## EXERCISE PROMPT
An exact copy of every entry is required, minus the pictures.

## EXTRACTED RECORDS
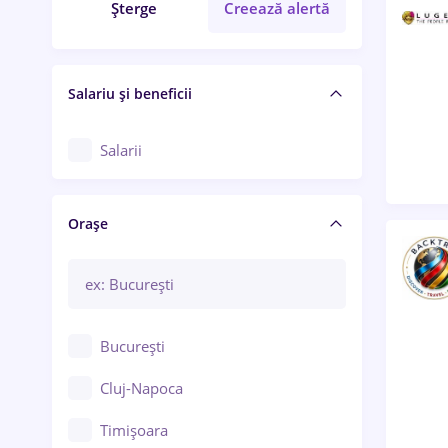
Șterge
Creează alertă
Salariu și beneficii
Salarii
Orașe
București
Cluj-Napoca
Timișoara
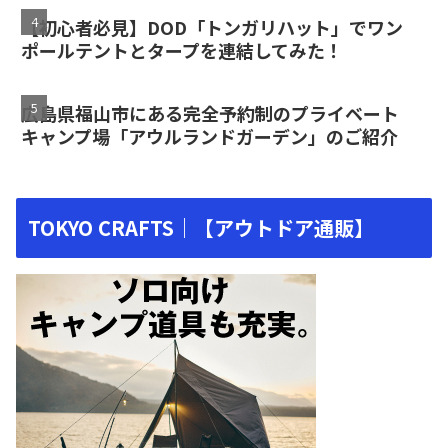
【初心者必見】DOD「トンガリハット」でワン
ポールテントとタープを連結してみた！
広島県福山市にある完全予約制のプライベート
キャンプ場「アウルランドガーデン」のご紹介
TOKYO CRAFTS｜【アウトドア通販】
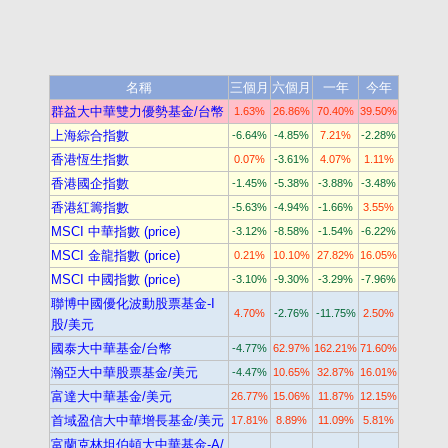
名稱
三個月
六個月
一年
今年
群益大中華雙力優勢基金/台幣
1.63%
26.86%
70.40%
39.50%
上海綜合指數
-6.64%
-4.85%
7.21%
-2.28%
香港恆生指數
0.07%
-3.61%
4.07%
1.11%
香港國企指數
-1.45%
-5.38%
-3.88%
-3.48%
香港紅籌指數
-5.63%
-4.94%
-1.66%
3.55%
MSCI 中華指數 (price)
-3.12%
-8.58%
-1.54%
-6.22%
MSCI 金龍指數 (price)
0.21%
10.10%
27.82%
16.05%
MSCI 中國指數 (price)
-3.10%
-9.30%
-3.29%
-7.96%
聯博中國優化波動股票基金-I
4.70%
-2.76%
-11.75%
2.50%
股/美元
國泰大中華基金/台幣
-4.77%
62.97%
162.21%
71.60%
瀚亞大中華股票基金/美元
-4.47%
10.65%
32.87%
16.01%
富達大中華基金/美元
26.77%
15.06%
11.87%
12.15%
首域盈信大中華增長基金/美元
17.81%
8.89%
11.09%
5.81%
富蘭克林坦伯頓大中華基金-A/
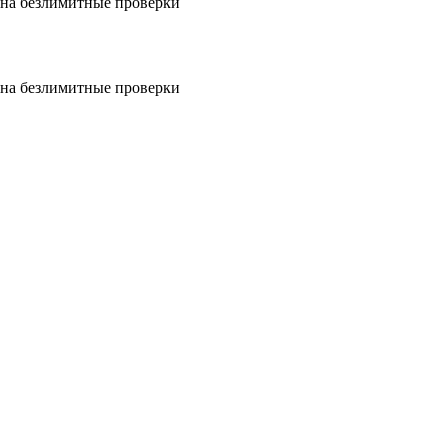
на безлимитные проверки
на безлимитные проверки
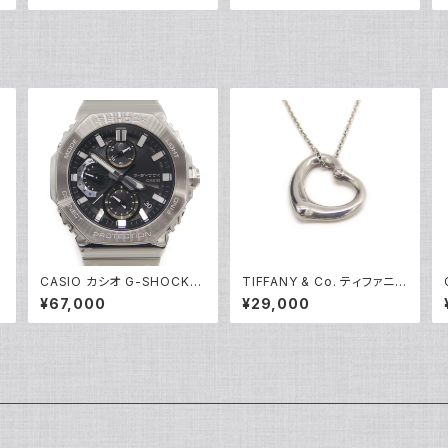
5244
輪 17号 Y05256
CASIO カシオ G-SHOCK
TIFFANY & Co. ティファニー
ジーショック GMC-B2100D
エレサペレッティ オープンハ
¥67,000
¥29,000
-1AJF フルメタルクロノグラフ
ート 1Pダイヤ ペンダント ネッ
ソーラー電波時計 モバイルリ
クレス シルバー925 アズキチ
ンク 黒文字盤 Y05216
ェーン Y05239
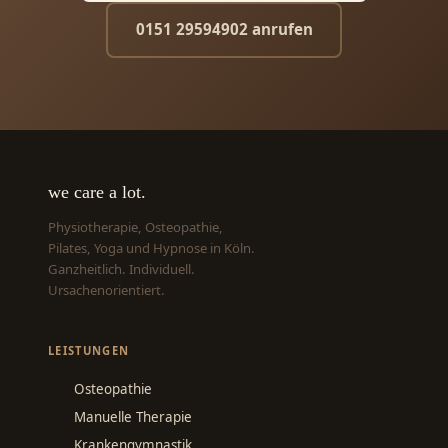
0151 29594902 anrufen
we care a lot.
Physiotherapie, Osteopathie,
Pilates, Yoga und Hypnose in Köln.
Ganzheitlich. Individuell.
Ursachenorientiert.
LEISTUNGEN
Osteopathie
Manuelle Therapie
Krankengymnastik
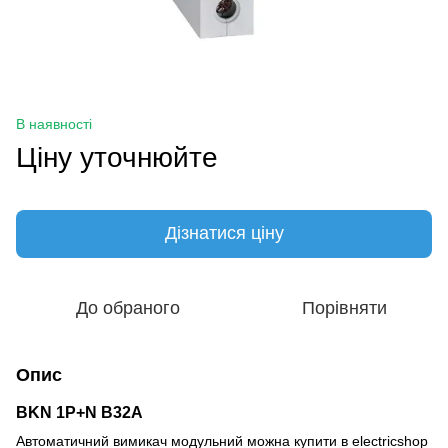
В наявності
Ціну уточнюйте
Дізнатися ціну
До обраного
Порівняти
Опис
BKN 1P+N B32A
Автоматичний вимикач модульний можна купити в electricshop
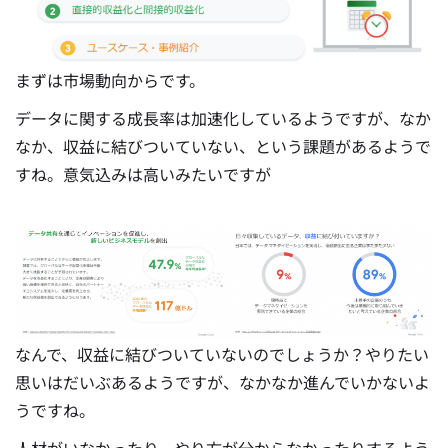
まずは市場動向からです。
データに関する成長率は加速化しているようですが、なか
なか、収益に結びついていない、という課題があるようで
すね。意気込みは高いみたいですが
なんで、収益に結びついていないのでしょうか？やりたい
思いはだいぶあるようですが、なかなか進んでいかないよ
うですね。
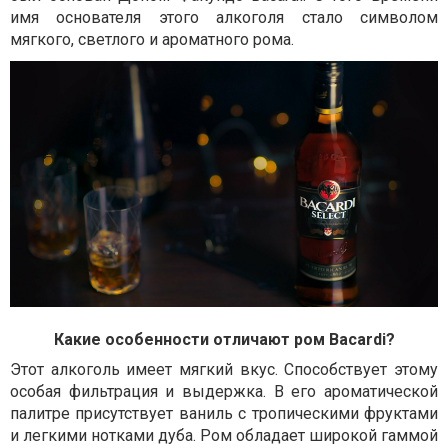
имя основателя этого алкоголя стало символом
мягкого, светлого и ароматного рома.
Какие особенности отличают ром Bacardi?
Этот алкоголь имеет мягкий вкус. Способствует этому
особая фильтрация и выдержка. В его ароматической
палитре присутствует ваниль с тропическими фруктами
и легкими нотками дуба. Ром обладает широкой гаммой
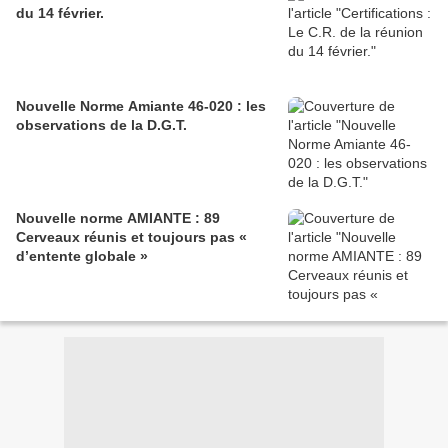
du 14 février.
Nouvelle Norme Amiante 46-020 : les
observations de la D.G.T.
Nouvelle norme AMIANTE : 89
Cerveaux réunis et toujours pas «
d’entente globale »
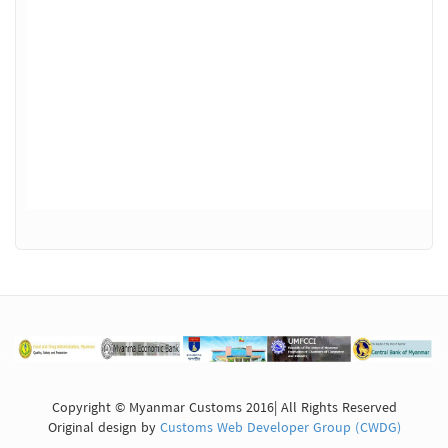
Copyright © Myanmar Customs 2016| All Rights Reserved
Original design by
Customs Web Developer Group (CWDG)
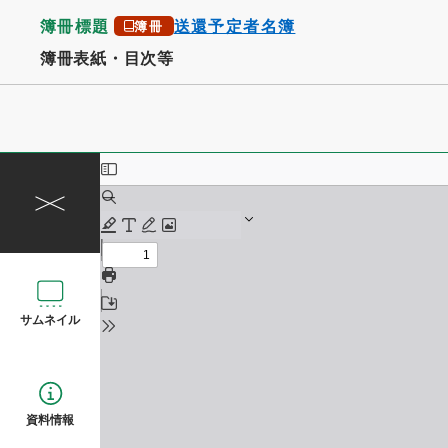
簿冊標題
送還予定者名簿
簿冊
簿冊表紙・目次等
サムネイル
資料情報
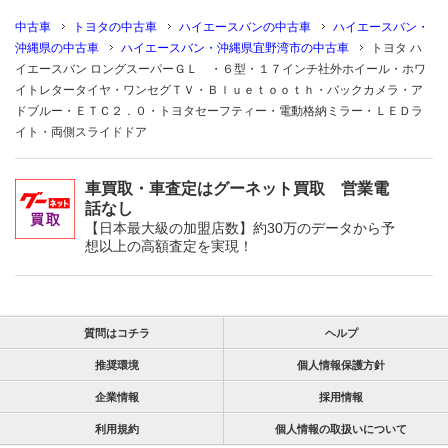
中古車
トヨタの中古車
ハイエースバンの中古車
ハイエースバン・
沖縄県の中古車
ハイエースバン・沖縄県宜野湾市の中古車
トヨタ ハ
イエースバン ロングスーパーＧＬ ・６型・１７インチ社外ホイール・ホワ
イトレタータイヤ・ワンセグＴＶ・Ｂｌｕｅｔｏｏｔｈ・バックカメラ・ア
ドブルー・ＥＴＣ２．０・トヨタセーフティー・電動格納ミラー・ＬＥＤラ
イト・両側スライドドア
車買取・車査定はグーネット買取 営業電
話なし
【日本最大級の加盟店数】約30万のデータから予
想以上の高額査定を実現！
質問はコチラ
ヘルプ
推奨環境
個人情報保護方針
企業情報
採用情報
利用規約
個人情報の取扱いについて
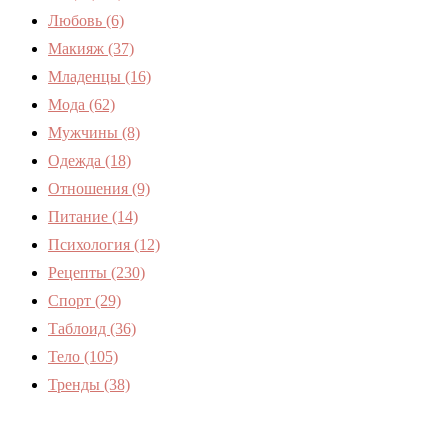
Любовь
(6)
Макияж
(37)
Младенцы
(16)
Мода
(62)
Мужчины
(8)
Одежда
(18)
Отношения
(9)
Питание
(14)
Психология
(12)
Рецепты
(230)
Спорт
(29)
Таблоид
(36)
Тело
(105)
Тренды
(38)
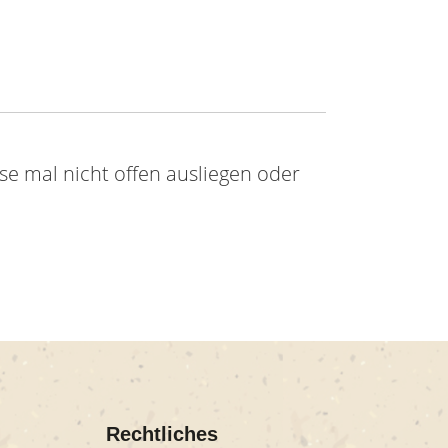
ese mal nicht offen ausliegen oder
Rechtliches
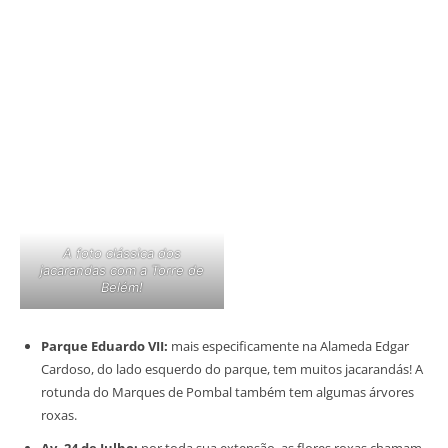
A foto clássica dos
jacarandas com a Torre de
Belém!
Parque Eduardo VII:
mais especificamente na Alameda Edgar
Cardoso, do lado esquerdo do parque, tem muitos jacarandás! A
rotunda do Marques de Pombal também tem algumas árvores
roxas.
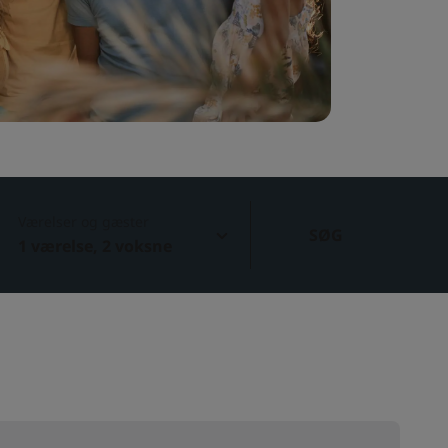
Værelser og gæster
SØG
1 værelse, 2 voksne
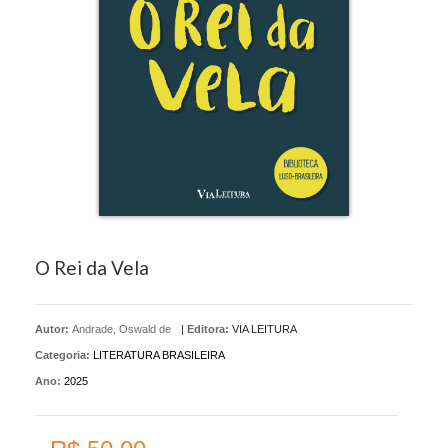
O Rei da Vela
Autor:
Andrade, Oswald de
|
Editora:
VIA LEITURA
Categoria:
LITERATURA BRASILEIRA
Ano:
2025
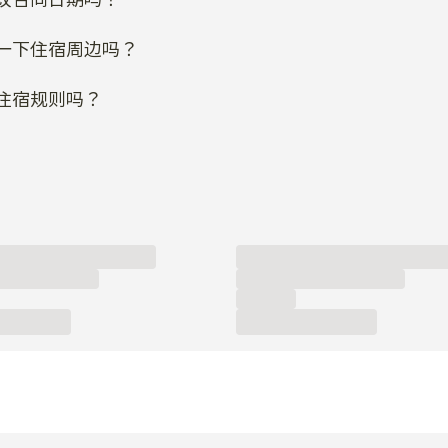
一下住宿周边吗？
住宿规则吗？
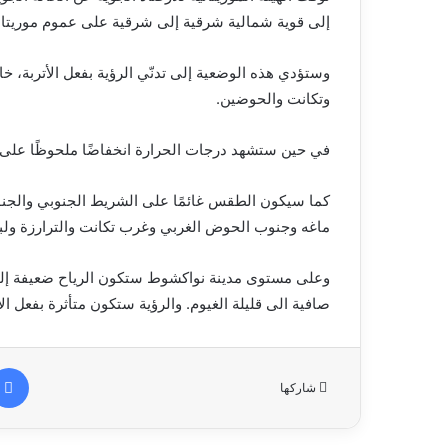
إلى قوية شمالية شرقية إلى شرقية على عموم موريتاني
وستؤدي هذه الوضعية إلى تدنّي الرؤية بفعل الأتربة، خ
وتكانت والحوضين.
في حين ستشهد درجات الحرارة انخفاضًا ملحوظًا على 
كما سيكون الطقس غائمًا على الشريط الجنوبي والجن
ماغه وجنوب الحوض الغربي وغرب تكانت والترارزة ولبر
وعلى مستوى مدينة نواكشوط ستكون الرياح ضعيفة إلى
صافية الى قليلة الغيوم. والرؤية ستكون متأثرة بفعل الأت
شاركها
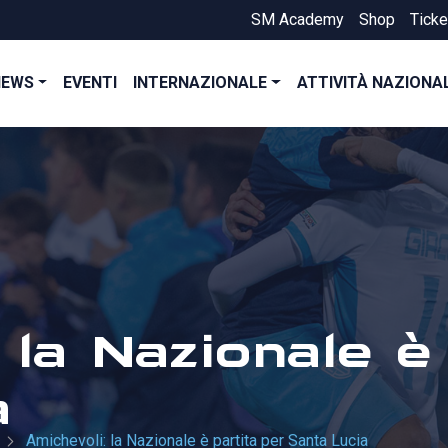
SM Academy
Shop
Ticke
NEWS
EVENTI
INTERNAZIONALE
ATTIVITÀ NAZIONA
 la Nazionale è
a
Amichevoli: la Nazionale è partita per Santa Lucia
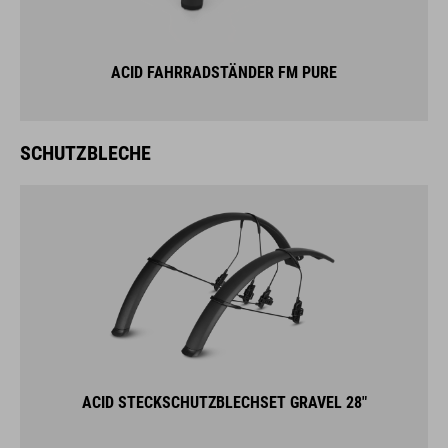
ACID FAHRRADSTÄNDER FM PURE
SCHUTZBLECHE
ACID STECKSCHUTZBLECHSET GRAVEL 28"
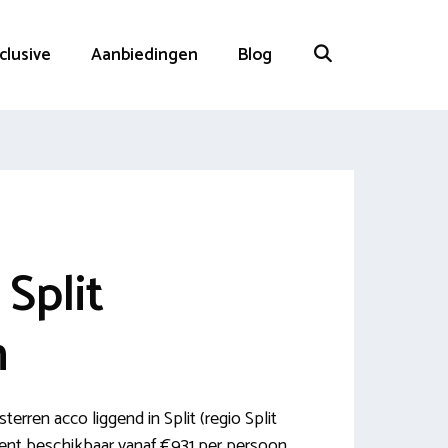
nclusive
Aanbiedingen
Blog
 Split
n
terren acco liggend in Split (regio Split
ment beschikbaar vanaf €931 per persoon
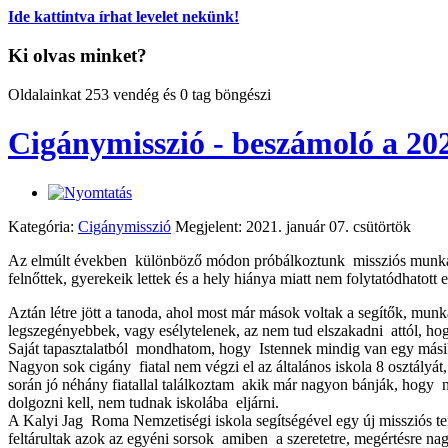
Ide kattintva írhat levelet nekünk!
Ki olvas minket?
Oldalainkat 253 vendég és 0 tag böngészi
Cigánymisszió - beszámoló a 20
Kategória:
Cigánymisszió
Megjelent: 2021. január 07. csütörtök
Az elmúlt években különböző módon próbálkoztunk missziós munkát vé
felnőttek, gyerekeik lettek és a hely hiánya miatt nem folytatódhatot
Aztán létre jött a tanoda, ahol most már mások voltak a segítők, munk
legszegényebbek, vagy esélytelenek, az nem tud elszakadni attól, hogy
Saját tapasztalatból mondhatom, hogy Istennek mindig van egy másik
Nagyon sok cigány fiatal nem végzi el az általános iskola 8 osztályá
során jó néhány fiatallal találkoztam akik már nagyon bánják, hogy ne
dolgozni kell, nem tudnak iskolába eljárni.
A Kalyi Jag Roma Nemzetiségi iskola segítségével egy új missziós ter
feltárultak azok az egyéni sorsok amiben a szeretetre, megértésre na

## TASK SOLUTION
Șterge
Creează alertă
Salariu și beneficii
Salarii
Orașe
București
Cluj-Napoca
Timișoara
【初心者必見】DOD「トンガリハット」でワン
ポールテントとタープを連結してみた！
広島県福山市にある完全予約制のプライベート
キャンプ場「アウルランドガーデン」のご紹介
TOKYO CRAFTS｜【アウトドア通販】
名稱
三個月
六個月
一年
今年
群益大中華雙力優勢基金/台幣
1.63%
26.86%
70.40%
39.50%
上海綜合指數
-6.64%
-4.85%
7.21%
-2.28%
香港恆生指數
0.07%
-3.61%
4.07%
1.11%
香港國企指數
-1.45%
-5.38%
-3.88%
-3.48%
香港紅籌指數
-5.63%
-4.94%
-1.66%
3.55%
MSCI 中華指數 (price)
-3.12%
-8.58%
-1.54%
-6.22%
MSCI 金龍指數 (price)
0.21%
10.10%
27.82%
16.05%
MSCI 中國指數 (price)
-3.10%
-9.30%
-3.29%
-7.96%
聯博中國優化波動股票基金-I
4.70%
-2.76%
-11.75%
2.50%
股/美元
國泰大中華基金/台幣
-4.77%
62.97%
162.21%
71.60%
瀚亞大中華股票基金/美元
-4.47%
10.65%
32.87%
16.01%
富達大中華基金/美元
26.77%
15.06%
11.87%
12.15%
首域盈信大中華增長基金/美元
17.81%
8.89%
11.09%
5.81%
富蘭克林坦伯頓大中華基金-A/
на безлимитные проверки
на безлимитные проверки
5244
輪 17号 Y05256
CASIO カシオ G-SHOCK
TIFFANY & Co. ティファニー
ジーショック GMC-B2100D
エレサペレッティ オープンハ
¥67,000
¥29,000
-1AJF フルメタルクロノグラフ
ート 1Pダイヤ ペンダント ネッ
ソーラー電波時計 モバイルリ
クレス シルバー925 アズキチ
ンク 黒文字盤 Y05216
ェーン Y05239
0151 29594902 anrufen
we care a lot.
Physiotherapie, Osteopathie,
Pilates, Yoga und Hypnose in Köln.
Ganzheitlich. Individuell.
Ursachenorientiert.
LEISTUNGEN
Osteopathie
Manuelle Therapie
Krankengymnastik
В наявності
Ціну уточнюйте
Дізнатися ціну
До обраного
Порівняти
Опис
BKN 1P+N B32A
Автоматичний вимикач модульний можна купити в electricshop
まずは市場動向からです。
データに関する成長率は加速化しているようですが、なか
なか、収益に結びついていない、という課題があるようで
すね。意気込みは高いみたいですが
なんで、収益に結びついていないのでしょうか？やりたい
思いはだいぶあるようですが、なかなか進んでいかないよ
うですね。
имя основателя этого алкоголя стало символом
мягкого, светлого и ароматного рома.
Какие особенности отличают ром Bacardi?
Этот алкоголь имеет мягкий вкус. Способствует этому
особая фильтрация и выдержка. В его ароматической
палитре присутствует ваниль с тропическими фруктами
и легкими нотками дуба. Ром обладает широкой гаммой
du 14 février.
Nouvelle Norme Amiante 46-020 : les
observations de la D.G.T.
Nouvelle norme AMIANTE : 89
Cerveaux réunis et toujours pas «
d’entente globale »
Copyright © Myanmar Customs 2016| All Rights Reserved
Original design by
Customs Web Developer Group (CWDG)
簿冊標題
送還予定者名簿
簿冊
簿冊表紙・目次等
サムネイル
資料情報
中古車
トヨタの中古車
ハイエースバンの中古車
ハイエースバン・
沖縄県の中古車
ハイエースバン・沖縄県宜野湾市の中古車
トヨタ ハ
イエースバン ロングスーパーＧＬ ・６型・１７インチ社外ホイール・ホワ
イトレタータイヤ・ワンセグＴＶ・Ｂｌｕｅｔｏｏｔｈ・バックカメラ・ア
ドブルー・ＥＴＣ２．０・トヨタセーフティー・電動格納ミラー・ＬＥＤラ
イト・両側スライドドア
車買取・車査定はグーネット買取 営業電
話なし
【日本最大級の加盟店数】約30万のデータから予
想以上の高額査定を実現！
質問はコチラ
ヘルプ
推奨環境
個人情報保護方針
企業情報
採用情報
利用規約
個人情報の取扱いについて
Любовь
(6)
Макияж
(37)
Младенцы
(16)
Мода
(62)
Мужчины
(8)
Одежда
(18)
Отношения
(9)
Питание
(14)
Психология
(12)
Рецепты
(230)
Спорт
(29)
Таблоид
(36)
Тело
(105)
Тренды
(38)
ese mal nicht offen ausliegen oder
Rechtliches
A foto clássica dos
jacarandas com a Torre de
Belém!
Parque Eduardo VII:
mais especificamente na Alameda Edgar
Cardoso, do lado esquerdo do parque, tem muitos jacarandás! A
rotunda do Marques de Pombal também tem algumas árvores
roxas.
Værelser og gæster
SØG
1 værelse, 2 voksne
O Rei da Vela
Autor:
Andrade, Oswald de
|
Editora:
VIA LEITURA
Categoria:
LITERATURA BRASILEIRA
Ano:
2025
一下住宿周边吗？
住宿规则吗？
إلى قوية شمالية شرقية إلى شرقية على عموم موريتاني
وستؤدي هذه الوضعية إلى تدنّي الرؤية بفعل الأتربة، خ
وتكانت والحوضين.
في حين ستشهد درجات الحرارة انخفاضًا ملحوظًا على 
كما سيكون الطقس غائمًا على الشريط الجنوبي والجن
ماغه وجنوب الحوض الغربي وغرب تكانت والترارزة ولبر
وعلى مستوى مدينة نواكشوط ستكون الرياح ضعيفة إلى
صافية الى قليلة الغيوم. والرؤية ستكون متأثرة بفعل الأت
شاركها
SM Academy
Shop
Ticke
NEWS
EVENTI
INTERNAZIONALE
ATTIVITÀ NAZIONA
 la Nazionale è
a
Amichevoli: la Nazionale è partita per Santa Lucia
ACID FAHRRADSTÄNDER FM PURE
SCHUTZBLECHE
ACID STECKSCHUTZBLECHSET GRAVEL 28"
nclusive
Aanbiedingen
Blog
 Split
n
terren acco liggend in Split (regio Split
ment beschikbaar vanaf €931 per persoon
Ide kattintva írhat levelet nekünk!
Ki olvas minket?
Oldalainkat 253 vendég és 0 tag böngészi
Cigánymisszió - beszámoló a 20
Kategória:
Cigánymisszió
Megjelent: 2021. január 07. csütörtök
Az elmúlt években különböző módon próbálkoztunk missziós munkát vé
felnőttek, gyerekeik lettek és a hely hiánya miatt nem folytatódhatot
Aztán létre jött a tanoda, ahol most már mások voltak a segítők, munk
legszegényebbek, vagy esélytelenek, az nem tud elszakadni attól, hogy
Saját tapasztalatból mondhatom, hogy Istennek mindig van egy másik
Nagyon sok cigány fiatal nem végzi el az általános iskola 8 osztályá
során jó néhány fiatallal találkoztam akik már nagyon bánják, hogy ne
dolgozni kell, nem tudnak iskolába eljárni.
A Kalyi Jag Roma Nemzetiségi iskola segítségével egy új missziós ter
feltárultak azok az egyéni sorsok amiben a szeretetre, megértésre na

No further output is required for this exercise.